Budget debate: Review of workflow models for doctors, workgroup to tackle abuse of healthcare workers

Healthcare staff, especially young doctors, have been bearing the brunt of the Covid-19 waves, as they face long hours and fatigue. PHOTO: ST FILE

SINGAPORE - Current workflow models for healthcare workers will be reviewed and measures will be put in place to improve their well-being, especially for junior doctors, said Senior Minister of State for Health Koh Poh Koon on Wednesday (March 9).

Healthcare staff, especially young doctors, have been bearing the brunt of the Covid-19 waves as they face long hours and fatigue, leading to increased resignation rates.

Dr Koh told Parliament on Wednesday during the debate on his ministry's budget that 20 per cent of all junior doctors have exceeded the stipulated 80-hour work week due to the nature of clinical work or exigencies of service.

To improve work hours, he noted that some have proposed night float systems - where doctors take turns to take on night shifts for a few days at a stretch without covering daytime work - while others man the day shift.

"Doctors may feel more refreshed when they start their night shifts with a full day's rest, although there are possible trade-offs in requiring more manpower to do a shift system, more handoffs between team members, which carries some risks of omission in tasks and possibly reduced learning experiences," Dr Koh noted.

He added that the system has so far been trialled in two large departments, with plans to do so in smaller departments curtailed due to Covid-19.

"When the situation allows, we intend to restart the trials," said Dr Koh.

However, aside from the issue of work hours, he stressed that it is important not to "lose sight" of the important considerations inherent in the nature of the work of doctors.

"With shorter working hours a week, a junior doctor may have to undergo a longer apprenticeship to acquire the necessary competencies," he added.

Dr Koh pointed out that the workload and nature of clinical work now are different compared with yesteryears.

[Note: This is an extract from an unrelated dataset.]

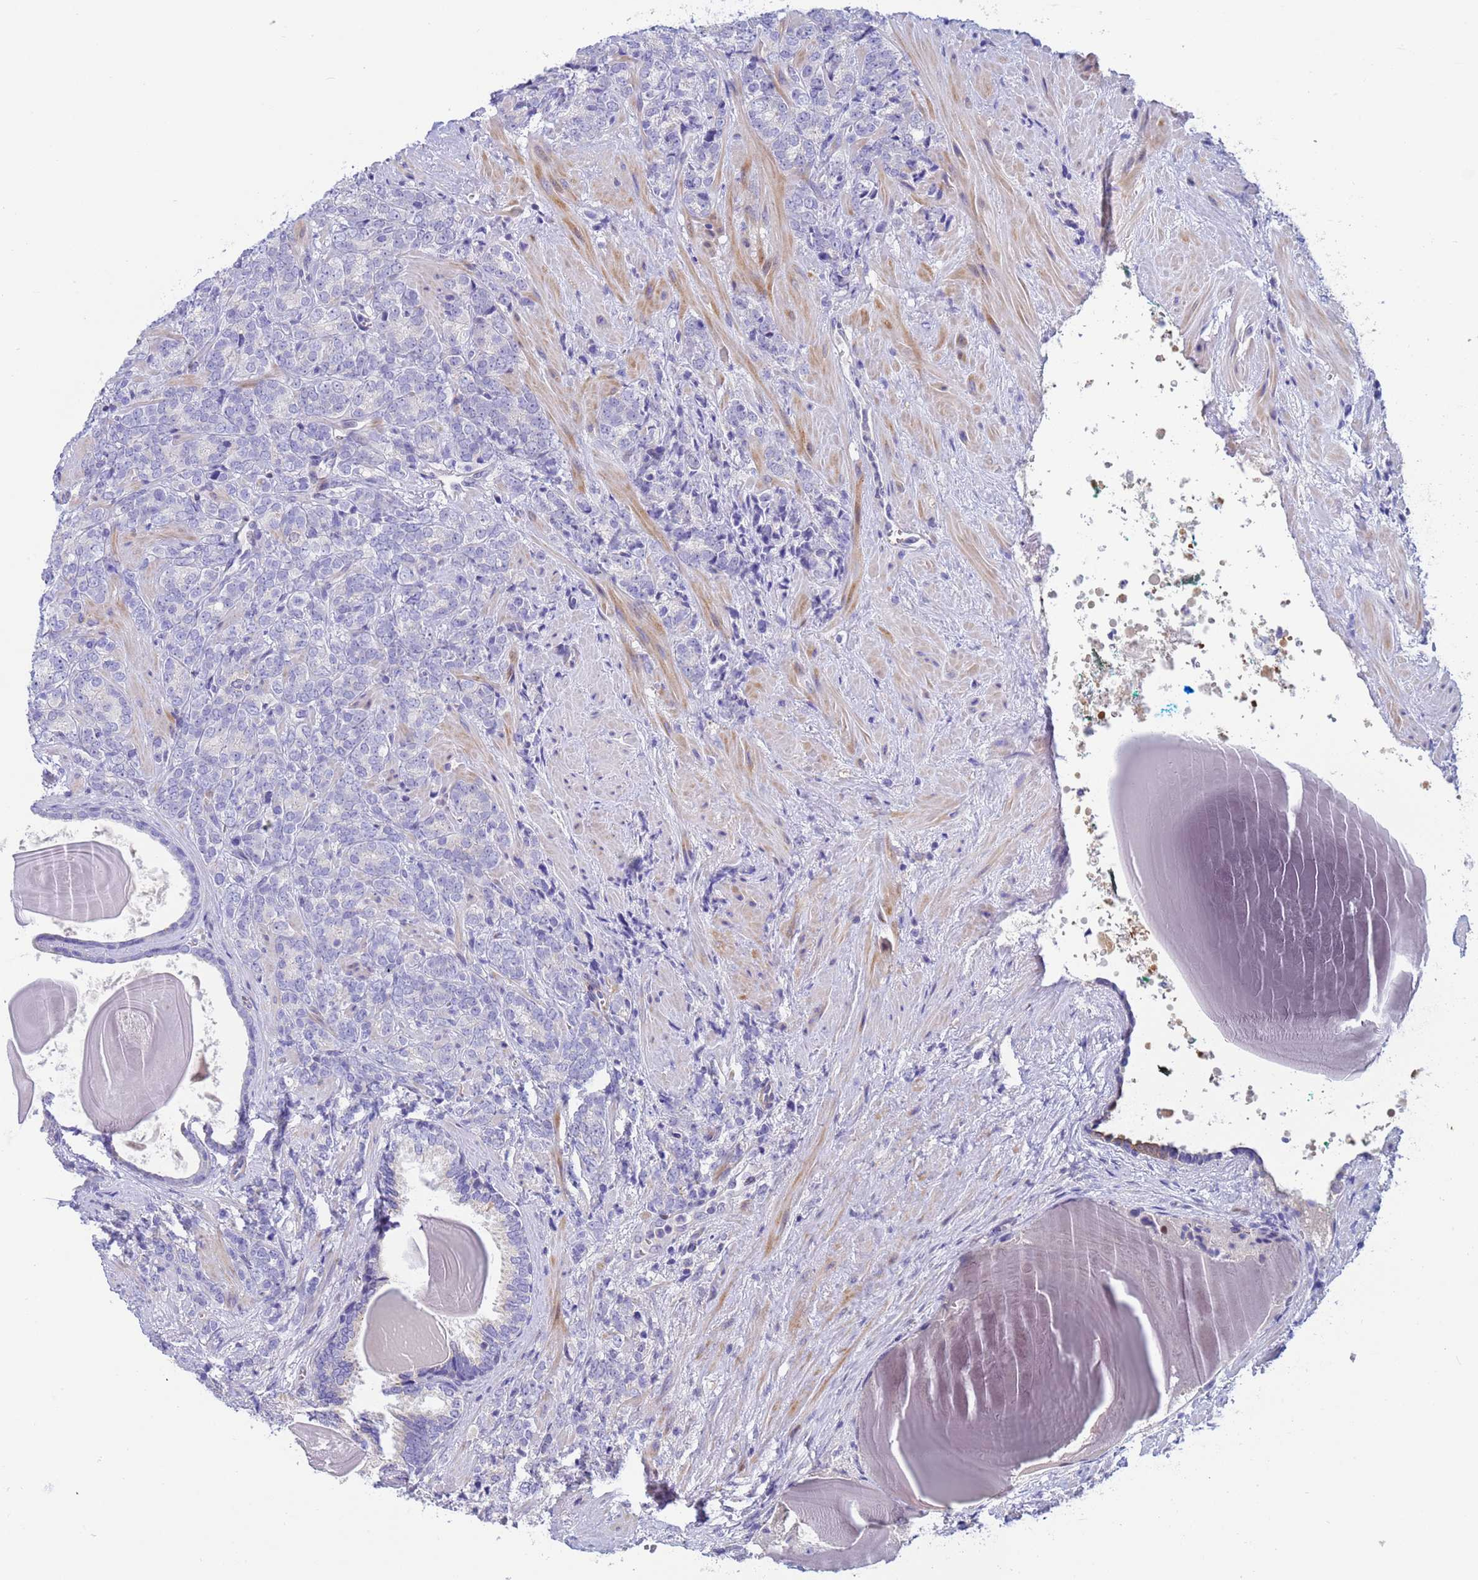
{"staining": {"intensity": "negative", "quantity": "none", "location": "none"}, "tissue": "prostate cancer", "cell_type": "Tumor cells", "image_type": "cancer", "snomed": [{"axis": "morphology", "description": "Adenocarcinoma, High grade"}, {"axis": "topography", "description": "Prostate"}], "caption": "This is a image of IHC staining of high-grade adenocarcinoma (prostate), which shows no expression in tumor cells. The staining is performed using DAB brown chromogen with nuclei counter-stained in using hematoxylin.", "gene": "PPP6R1", "patient": {"sex": "male", "age": 64}}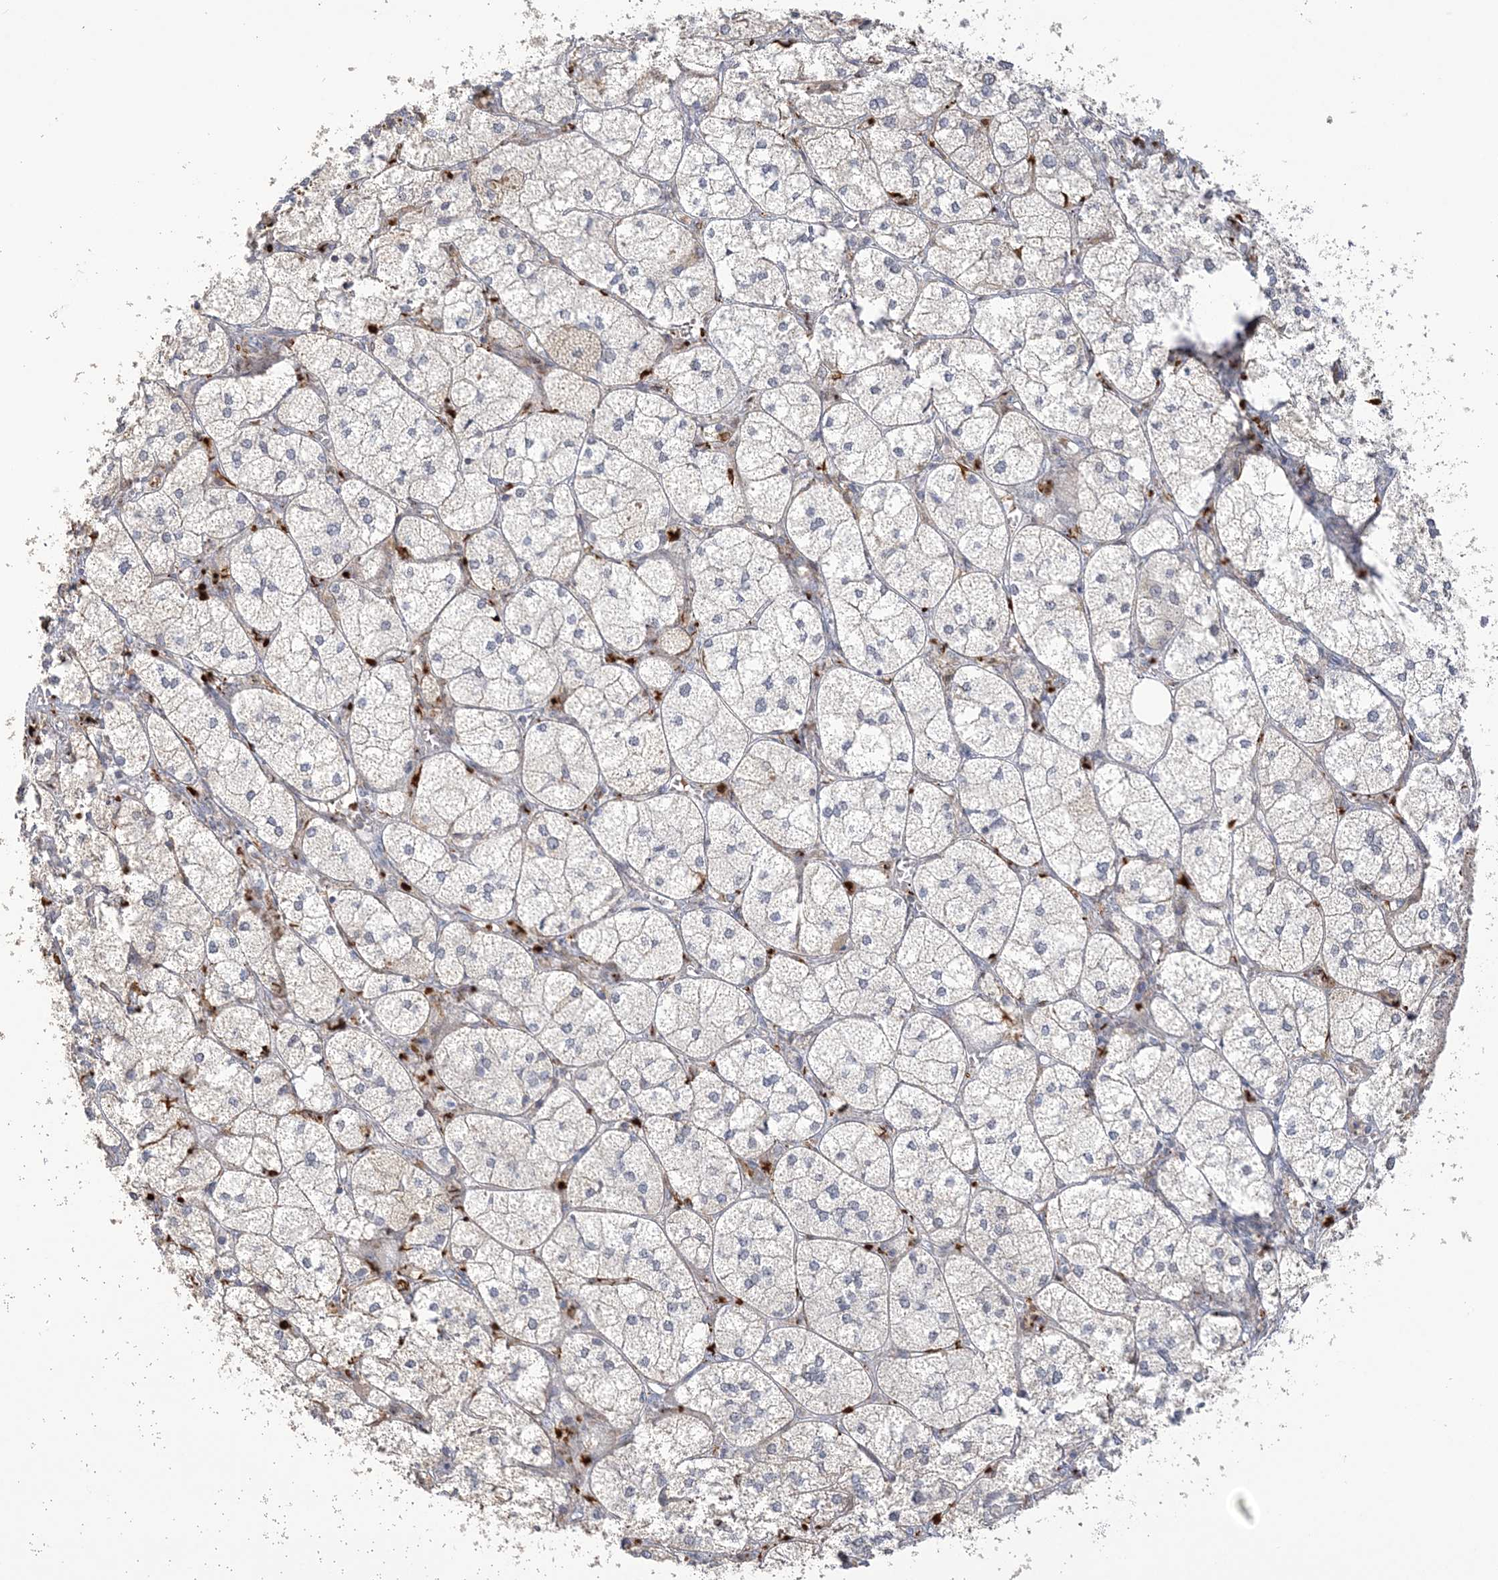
{"staining": {"intensity": "weak", "quantity": "<25%", "location": "cytoplasmic/membranous"}, "tissue": "adrenal gland", "cell_type": "Glandular cells", "image_type": "normal", "snomed": [{"axis": "morphology", "description": "Normal tissue, NOS"}, {"axis": "topography", "description": "Adrenal gland"}], "caption": "Glandular cells show no significant protein staining in unremarkable adrenal gland. (DAB (3,3'-diaminobenzidine) IHC visualized using brightfield microscopy, high magnification).", "gene": "NAF1", "patient": {"sex": "female", "age": 61}}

With an ageing population, there will be more cases of chronic diseases, with more expectations for "collaborative and consultative care".

Therefore, there is a wider need for transformation in the current care delivery arrangements, and junior doctors should not be stretched beyond "what is physiologically possible and risk compromising patient safety".

He added that he recently met junior doctors from the Singapore Medical Association's Doctors-in-Training Committee and others from all three healthcare clusters to discuss the challenges they faced, and the trade-offs of possible workflow changes.

In December last year, the National Wellness Committee for Junior Doctors was set up to improve their overall well-being. Dr Koh said the work group will focus on reviewing current workflow models such as manpower and work hour norms as well as career development and training, and promoting a more inclusive culture so junior doctors can feel safe speaking out on matters related to their safety and well-being.

Preliminary proposals will be made by the middle of this year so that some measures can be implemented, with a view to complete the final recommendations by early next year, he added.

A new Tripartite Workgroup was also set up this month (March) to prevent the abuse and harassment of healthcare workers as these cases have been on the rise over the past few years, said the Ministry of Health (MOH).

Dr Koh noted that the number of abuse cases has been on the rise - in end 2021, there were about 1,500 cases, up from 1,080 in 2018.

"The actual number may be higher, as many healthcare workers exercise empathy and therefore, do not always take a legalistic approach and report and escalate every altercation. However, their compassion should not be misconstrued as an acceptance of abuse or harassment. We need to make sure that our healthcare workers feel safe in their work environment," he added.

This is in spite of public healthcare workers coming under enhanced protection under the Protection against Harassment Act if they are abused or harassed when carrying out their duties, Dr Koh noted.

The workgroup will develop and implement strategies targeted at preventing abuse, raise public awareness on what constitutes harassment, and establish processes to ensure that these initiatives are implemented, said MOH.